## [Work instructions]
Quote exactly the lines from the start of the entries to the one with "10: (488, 220, 0.28)", both ends included.

## [Records for this task]
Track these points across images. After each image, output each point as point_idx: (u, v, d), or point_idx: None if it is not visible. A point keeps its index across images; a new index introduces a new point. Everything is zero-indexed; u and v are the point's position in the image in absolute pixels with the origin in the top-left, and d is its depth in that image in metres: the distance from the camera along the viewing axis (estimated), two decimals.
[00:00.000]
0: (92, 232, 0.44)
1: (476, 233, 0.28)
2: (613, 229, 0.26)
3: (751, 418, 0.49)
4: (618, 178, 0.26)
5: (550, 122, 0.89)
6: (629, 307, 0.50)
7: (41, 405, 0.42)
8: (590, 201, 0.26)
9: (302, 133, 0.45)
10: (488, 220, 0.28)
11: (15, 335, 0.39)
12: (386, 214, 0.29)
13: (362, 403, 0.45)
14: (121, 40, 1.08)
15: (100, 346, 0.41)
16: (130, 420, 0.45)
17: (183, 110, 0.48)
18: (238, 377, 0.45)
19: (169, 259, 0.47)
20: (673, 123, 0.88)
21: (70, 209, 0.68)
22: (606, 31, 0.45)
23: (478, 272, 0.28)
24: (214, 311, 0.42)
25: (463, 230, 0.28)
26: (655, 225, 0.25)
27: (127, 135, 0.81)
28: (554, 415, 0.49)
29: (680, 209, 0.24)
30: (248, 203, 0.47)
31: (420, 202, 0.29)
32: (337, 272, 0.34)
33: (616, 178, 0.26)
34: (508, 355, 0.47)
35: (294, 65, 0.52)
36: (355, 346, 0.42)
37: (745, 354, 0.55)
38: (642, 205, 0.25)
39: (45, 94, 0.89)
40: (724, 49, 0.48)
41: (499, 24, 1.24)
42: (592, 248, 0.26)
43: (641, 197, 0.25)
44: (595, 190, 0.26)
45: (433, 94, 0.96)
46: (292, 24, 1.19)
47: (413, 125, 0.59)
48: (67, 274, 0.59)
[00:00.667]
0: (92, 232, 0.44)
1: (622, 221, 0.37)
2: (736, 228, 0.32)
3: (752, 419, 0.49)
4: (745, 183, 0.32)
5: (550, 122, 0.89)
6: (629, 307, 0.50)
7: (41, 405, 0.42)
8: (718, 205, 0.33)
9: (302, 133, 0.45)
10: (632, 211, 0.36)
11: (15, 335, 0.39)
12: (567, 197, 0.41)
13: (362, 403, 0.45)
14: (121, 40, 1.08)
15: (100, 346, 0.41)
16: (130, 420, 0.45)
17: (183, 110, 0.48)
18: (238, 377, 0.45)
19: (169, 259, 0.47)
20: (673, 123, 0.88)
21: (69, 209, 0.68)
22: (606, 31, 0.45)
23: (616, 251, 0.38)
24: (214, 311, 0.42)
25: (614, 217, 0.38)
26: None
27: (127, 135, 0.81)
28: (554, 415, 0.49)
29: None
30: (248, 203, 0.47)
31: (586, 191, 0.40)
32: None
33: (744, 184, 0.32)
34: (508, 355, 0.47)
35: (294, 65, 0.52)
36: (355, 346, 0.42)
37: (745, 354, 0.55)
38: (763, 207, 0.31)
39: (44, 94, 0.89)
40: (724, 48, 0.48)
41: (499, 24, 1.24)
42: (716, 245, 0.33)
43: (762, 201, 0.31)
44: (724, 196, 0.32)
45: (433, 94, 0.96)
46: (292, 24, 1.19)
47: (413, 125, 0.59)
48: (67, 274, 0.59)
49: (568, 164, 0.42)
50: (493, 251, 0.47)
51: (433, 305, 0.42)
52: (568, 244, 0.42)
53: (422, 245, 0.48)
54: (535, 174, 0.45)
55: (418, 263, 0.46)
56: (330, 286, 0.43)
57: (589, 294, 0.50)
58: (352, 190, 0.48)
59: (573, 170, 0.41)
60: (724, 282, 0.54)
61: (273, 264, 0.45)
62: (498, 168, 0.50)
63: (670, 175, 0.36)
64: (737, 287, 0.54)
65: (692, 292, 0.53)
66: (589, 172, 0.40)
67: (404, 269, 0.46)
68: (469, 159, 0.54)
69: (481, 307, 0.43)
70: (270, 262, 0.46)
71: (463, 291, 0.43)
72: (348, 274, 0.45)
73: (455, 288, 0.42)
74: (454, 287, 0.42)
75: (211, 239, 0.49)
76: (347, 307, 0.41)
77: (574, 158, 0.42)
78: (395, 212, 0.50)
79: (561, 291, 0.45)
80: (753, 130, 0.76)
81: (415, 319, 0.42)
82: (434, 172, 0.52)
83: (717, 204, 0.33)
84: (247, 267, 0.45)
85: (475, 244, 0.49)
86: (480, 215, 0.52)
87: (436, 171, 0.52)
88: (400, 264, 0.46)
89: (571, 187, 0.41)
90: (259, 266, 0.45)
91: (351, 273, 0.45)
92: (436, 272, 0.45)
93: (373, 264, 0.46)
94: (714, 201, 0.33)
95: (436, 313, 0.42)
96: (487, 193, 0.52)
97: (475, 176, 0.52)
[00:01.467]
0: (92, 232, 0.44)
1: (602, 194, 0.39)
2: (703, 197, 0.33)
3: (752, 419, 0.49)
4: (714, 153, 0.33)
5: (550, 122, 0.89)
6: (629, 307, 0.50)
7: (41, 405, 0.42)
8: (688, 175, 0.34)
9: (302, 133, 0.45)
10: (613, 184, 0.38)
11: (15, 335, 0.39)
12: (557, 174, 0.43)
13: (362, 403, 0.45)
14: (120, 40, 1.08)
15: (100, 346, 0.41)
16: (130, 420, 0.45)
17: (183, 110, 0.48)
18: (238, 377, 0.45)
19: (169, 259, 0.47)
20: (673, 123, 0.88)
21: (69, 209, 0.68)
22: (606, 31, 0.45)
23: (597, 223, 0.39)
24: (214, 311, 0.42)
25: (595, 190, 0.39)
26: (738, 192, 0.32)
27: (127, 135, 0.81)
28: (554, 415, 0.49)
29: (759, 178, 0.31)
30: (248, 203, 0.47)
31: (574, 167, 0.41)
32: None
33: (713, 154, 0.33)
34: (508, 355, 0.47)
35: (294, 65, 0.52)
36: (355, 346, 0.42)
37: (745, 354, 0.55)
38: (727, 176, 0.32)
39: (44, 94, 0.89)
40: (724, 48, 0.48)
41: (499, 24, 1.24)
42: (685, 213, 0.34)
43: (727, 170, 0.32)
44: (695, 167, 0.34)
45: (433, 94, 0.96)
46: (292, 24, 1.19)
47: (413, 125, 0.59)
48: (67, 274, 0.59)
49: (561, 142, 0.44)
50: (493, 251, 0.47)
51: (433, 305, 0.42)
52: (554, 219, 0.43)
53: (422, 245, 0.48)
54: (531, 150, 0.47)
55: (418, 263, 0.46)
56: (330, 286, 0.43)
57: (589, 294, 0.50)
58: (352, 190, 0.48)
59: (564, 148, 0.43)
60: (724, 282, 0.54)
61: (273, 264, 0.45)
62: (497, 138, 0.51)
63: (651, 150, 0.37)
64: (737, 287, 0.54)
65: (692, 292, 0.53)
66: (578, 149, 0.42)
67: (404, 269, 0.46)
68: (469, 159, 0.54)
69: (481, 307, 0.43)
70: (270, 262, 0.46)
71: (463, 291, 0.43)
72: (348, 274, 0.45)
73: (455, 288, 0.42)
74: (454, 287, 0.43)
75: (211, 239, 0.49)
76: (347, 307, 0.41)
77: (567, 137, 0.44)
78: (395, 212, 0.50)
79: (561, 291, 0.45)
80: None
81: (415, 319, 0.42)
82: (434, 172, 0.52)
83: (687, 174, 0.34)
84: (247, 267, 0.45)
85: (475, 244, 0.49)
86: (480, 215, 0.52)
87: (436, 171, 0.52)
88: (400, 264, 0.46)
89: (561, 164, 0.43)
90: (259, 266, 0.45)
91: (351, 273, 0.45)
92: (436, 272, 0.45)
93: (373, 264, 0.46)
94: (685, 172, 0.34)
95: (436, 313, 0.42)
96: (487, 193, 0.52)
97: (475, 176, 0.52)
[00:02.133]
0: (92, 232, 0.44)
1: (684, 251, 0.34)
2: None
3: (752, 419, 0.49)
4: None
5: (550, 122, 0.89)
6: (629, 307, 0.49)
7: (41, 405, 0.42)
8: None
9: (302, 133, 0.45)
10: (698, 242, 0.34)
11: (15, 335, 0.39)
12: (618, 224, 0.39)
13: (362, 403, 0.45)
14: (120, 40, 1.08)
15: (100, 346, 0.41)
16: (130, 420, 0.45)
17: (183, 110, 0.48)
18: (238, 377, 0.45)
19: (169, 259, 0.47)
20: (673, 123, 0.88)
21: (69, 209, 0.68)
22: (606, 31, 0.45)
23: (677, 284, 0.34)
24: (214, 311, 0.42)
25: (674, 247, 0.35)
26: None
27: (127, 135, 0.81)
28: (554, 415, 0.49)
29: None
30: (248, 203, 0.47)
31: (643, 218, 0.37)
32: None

## [Solution]
Track these points across images. After each image, output each point as point_idx: (u, v, d), or point_idx: None if it is not visible. A point keeps its index across images; a new index introduces a new point. Everything is zero-indexed; u and v are the point's position in the image in absolute pixels with the origin in the top-left, and d is its depth in that image in metres: the distance from the camera along the viewing axis (estimated), two decimals.
[00:00.000]
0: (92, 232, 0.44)
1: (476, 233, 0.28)
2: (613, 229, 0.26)
3: (751, 418, 0.49)
4: (618, 178, 0.26)
5: (550, 122, 0.89)
6: (629, 307, 0.50)
7: (41, 405, 0.42)
8: (590, 201, 0.26)
9: (302, 133, 0.45)
10: (488, 220, 0.28)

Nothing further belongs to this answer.